Bu nedenledir ki, davacının, teslim edilmesi gerekenden başka bir ürün teslim edildiği iddiası, somut dosyada ispat edilebilmiş değildir. Buna mukabil, davalının birleşen dava dosyasına dayanak takip dosyasına konu fatura konusu malın teslim edildiği ve bedelinin ödenmediği uyuşmazlık konusu değildir.

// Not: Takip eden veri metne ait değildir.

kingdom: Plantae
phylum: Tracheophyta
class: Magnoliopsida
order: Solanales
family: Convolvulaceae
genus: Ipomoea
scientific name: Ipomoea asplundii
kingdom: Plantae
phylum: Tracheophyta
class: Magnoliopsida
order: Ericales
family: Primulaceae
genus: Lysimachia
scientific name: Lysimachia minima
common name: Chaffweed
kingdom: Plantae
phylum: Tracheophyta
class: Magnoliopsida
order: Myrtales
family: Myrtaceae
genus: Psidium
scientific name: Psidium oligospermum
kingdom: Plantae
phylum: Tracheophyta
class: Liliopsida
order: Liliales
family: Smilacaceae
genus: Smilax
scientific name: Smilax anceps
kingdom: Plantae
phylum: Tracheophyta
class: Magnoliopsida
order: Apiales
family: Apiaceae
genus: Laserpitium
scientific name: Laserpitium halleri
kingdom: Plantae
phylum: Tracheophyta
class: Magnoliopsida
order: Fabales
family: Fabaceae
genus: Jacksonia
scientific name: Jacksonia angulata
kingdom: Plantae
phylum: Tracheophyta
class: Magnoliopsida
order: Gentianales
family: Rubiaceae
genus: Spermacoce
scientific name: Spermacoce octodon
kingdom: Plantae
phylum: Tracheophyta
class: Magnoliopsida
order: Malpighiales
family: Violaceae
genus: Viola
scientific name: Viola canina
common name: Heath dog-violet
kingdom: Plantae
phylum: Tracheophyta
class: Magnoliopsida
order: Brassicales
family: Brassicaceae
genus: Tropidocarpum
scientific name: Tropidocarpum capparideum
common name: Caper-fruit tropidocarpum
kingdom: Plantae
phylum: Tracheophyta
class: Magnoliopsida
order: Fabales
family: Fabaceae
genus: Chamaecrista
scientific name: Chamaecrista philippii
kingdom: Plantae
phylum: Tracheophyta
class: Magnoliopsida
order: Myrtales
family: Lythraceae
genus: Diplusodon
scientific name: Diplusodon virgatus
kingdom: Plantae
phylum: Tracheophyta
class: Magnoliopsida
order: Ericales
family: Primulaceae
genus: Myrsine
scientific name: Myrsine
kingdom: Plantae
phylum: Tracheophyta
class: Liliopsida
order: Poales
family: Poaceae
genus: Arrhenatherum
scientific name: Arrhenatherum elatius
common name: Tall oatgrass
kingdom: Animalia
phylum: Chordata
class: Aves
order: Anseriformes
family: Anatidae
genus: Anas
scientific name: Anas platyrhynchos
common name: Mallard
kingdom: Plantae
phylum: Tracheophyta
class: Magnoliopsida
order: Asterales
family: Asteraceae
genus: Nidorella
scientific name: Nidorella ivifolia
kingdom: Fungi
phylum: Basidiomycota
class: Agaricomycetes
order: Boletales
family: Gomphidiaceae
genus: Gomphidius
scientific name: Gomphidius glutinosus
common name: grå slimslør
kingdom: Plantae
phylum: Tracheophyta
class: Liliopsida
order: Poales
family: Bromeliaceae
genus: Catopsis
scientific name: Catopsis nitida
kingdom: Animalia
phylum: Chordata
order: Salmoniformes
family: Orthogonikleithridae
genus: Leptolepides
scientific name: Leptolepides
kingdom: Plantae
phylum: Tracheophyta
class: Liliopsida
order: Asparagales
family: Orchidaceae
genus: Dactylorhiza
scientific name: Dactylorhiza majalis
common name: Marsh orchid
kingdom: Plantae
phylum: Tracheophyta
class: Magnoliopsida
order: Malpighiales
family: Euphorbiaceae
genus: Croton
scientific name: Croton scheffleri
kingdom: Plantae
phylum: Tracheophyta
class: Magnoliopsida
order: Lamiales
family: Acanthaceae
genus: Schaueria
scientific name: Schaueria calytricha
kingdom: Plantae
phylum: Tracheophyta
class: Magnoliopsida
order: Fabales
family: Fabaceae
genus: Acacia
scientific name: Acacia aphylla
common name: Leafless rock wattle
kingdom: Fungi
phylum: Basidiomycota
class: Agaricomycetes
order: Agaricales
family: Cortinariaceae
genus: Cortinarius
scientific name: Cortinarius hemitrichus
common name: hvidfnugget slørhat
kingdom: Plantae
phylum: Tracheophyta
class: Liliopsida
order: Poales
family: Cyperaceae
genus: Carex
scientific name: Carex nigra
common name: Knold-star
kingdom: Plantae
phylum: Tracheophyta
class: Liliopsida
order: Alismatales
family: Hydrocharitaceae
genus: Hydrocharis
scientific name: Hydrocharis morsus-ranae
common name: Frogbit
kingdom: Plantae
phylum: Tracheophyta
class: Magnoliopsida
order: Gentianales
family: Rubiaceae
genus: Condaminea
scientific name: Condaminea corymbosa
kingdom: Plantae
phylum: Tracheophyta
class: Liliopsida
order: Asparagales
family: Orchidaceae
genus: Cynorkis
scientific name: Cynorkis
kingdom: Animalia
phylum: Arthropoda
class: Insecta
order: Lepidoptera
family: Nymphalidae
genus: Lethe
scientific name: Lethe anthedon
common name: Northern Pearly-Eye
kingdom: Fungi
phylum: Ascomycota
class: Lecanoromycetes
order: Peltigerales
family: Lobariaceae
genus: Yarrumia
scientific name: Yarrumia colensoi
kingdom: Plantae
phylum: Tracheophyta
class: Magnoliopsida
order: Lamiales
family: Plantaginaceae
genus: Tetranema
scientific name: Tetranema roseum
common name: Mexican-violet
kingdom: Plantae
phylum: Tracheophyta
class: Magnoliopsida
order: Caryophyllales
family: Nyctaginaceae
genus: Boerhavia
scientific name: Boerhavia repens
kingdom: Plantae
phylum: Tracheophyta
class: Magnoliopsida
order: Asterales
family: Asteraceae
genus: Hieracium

Sonuç olarak, asıl dava dosyasında davacının iddiasının ispat edilemediği kanaati ile asıl davanın reddine, birleşen davanın ise kabulüne karar verilerek aşağıdaki hüküm tesis edilmiştir.
HÜKÜM:
1-Asıl davanın reddine,
2-Birleşen davanın kabulü ile bu dosya davacı tarafından davalısı aleyhine başlatılan İstanbul …İcra Müdürlüğünün … esas sayılı takip dosyasında vaki davalı itirazının iptaline, takibin 9.134,14 TL asıl alacak üzerinden devamına, asıl alacağın takip tarihinden itibaren avans faizi işletilmesine,
Hüküm altına alınan alacağın %20’si oranında hesaplanan 1.826,82 TL icra inkar tazminatının birleşen dosya davalısından alınarak birleşen dosya davacısına verilmesine,
3-Asıl dava dosyasında davalı birleşen davalı vekili kendisini vekil ile temsil ettirdiğinden reddedilen dava değeri üzerinden karar tarihinde yürürlükte bulunan AAÜT’ye göre hesaplanan 1650,54 TL vekalet ücretinin davacı birleşen davalıdan tahsili ile davalı birleşen davacıya verilmesine,
4-Asıl dava dosyasında davacı birleşen davalı tarafından karşılanan yargılama giderlerinin kendi üzerinde bırakılmasına; davalı birleşen davacı tarafından karşılanan 86,00 TL yargılama giderinin davacı birleşen davalıdan tahsili ile davalı birleşen davacıya verilmesine,
5-Asıl dava dosyasında alınması gerekli 35,90 TL harcın peşin alınan harçtan mahsubu ile bakiye kısmın 492 sayılı Yasanın 31.maddesi gereğince karar kesinleştiğinde ve istem halinde davacı birleşen davalıya iadesine,
6-Birleşen dava dosyasında davalı birleşen davacı kendisini vekil ile temsil ettirdiğinden kabul edilen dava değeri üzerinden karar tarihinde yürürlükte bulunan AAÜT’ye göre hesaplanan 1096,09 TL vekalet ücretinin davacı birleşen davalıdan tahsili ile davalı birleşen davalıya verilmesine,
7-Birleşen dava dosyasında davalı birleşen davacı tarafından karşılanan 44,00 TL yargılama giderinin davacı birleşen davalıdan tahsili ile davalı birleşen davacıya verilmesine; bu dosya yönünden davacı birleşen davalı tarafından yapılan yargılama giderlerinin kendi üzerinde bırakılmasına,
8-Birleşen dava dosyası yönünden alınması gerekli 623,95 TL harçtan peşin alınan 156,00 TL harcın tahsili ile eksik kalan kısmın davacı birleşen davalıdan tahsili ile hazineye irat kaydına,
9-Birleşen dava yönünden davalı birleşen davacı tarafından yatırılan 24,30 TL başvuru harcı ve 156,00 TL peşin harcın davacı birleşen davalıdan tahsili ile davalı birleşen davacıya verilmesine,
10-Taraflarca yatırılan gider avansının kullanılmayan kısmının 6100 sayılı Yasanın 333.maddesi ile Yönetmeliğin 207.maddesi gereğince hükmün kesinleşmesinden sonra hesap numarası bildirilmiş ise elektronik ortamda hesaba aktarmak suretiyle; hesap numarası bildirilmemiş ise masrafı kalan paradan karşılanmak suretiyle PTT merkez ve işyerleri vasıtasıyla adreste ödemeli olarak yazı işleri müdürü tarafından iadesine,
Dair, gerekçeli kararın tebliğinden itibaren iki haftalık yasal süresi içerisinde İstanbul Bölge Adliye Mahkemesi ilgili Hukuk Dairesi nezdinde istinaf kanun yolu kabil olmak üzere verilen karar alenen okunup usulen anlatıldı.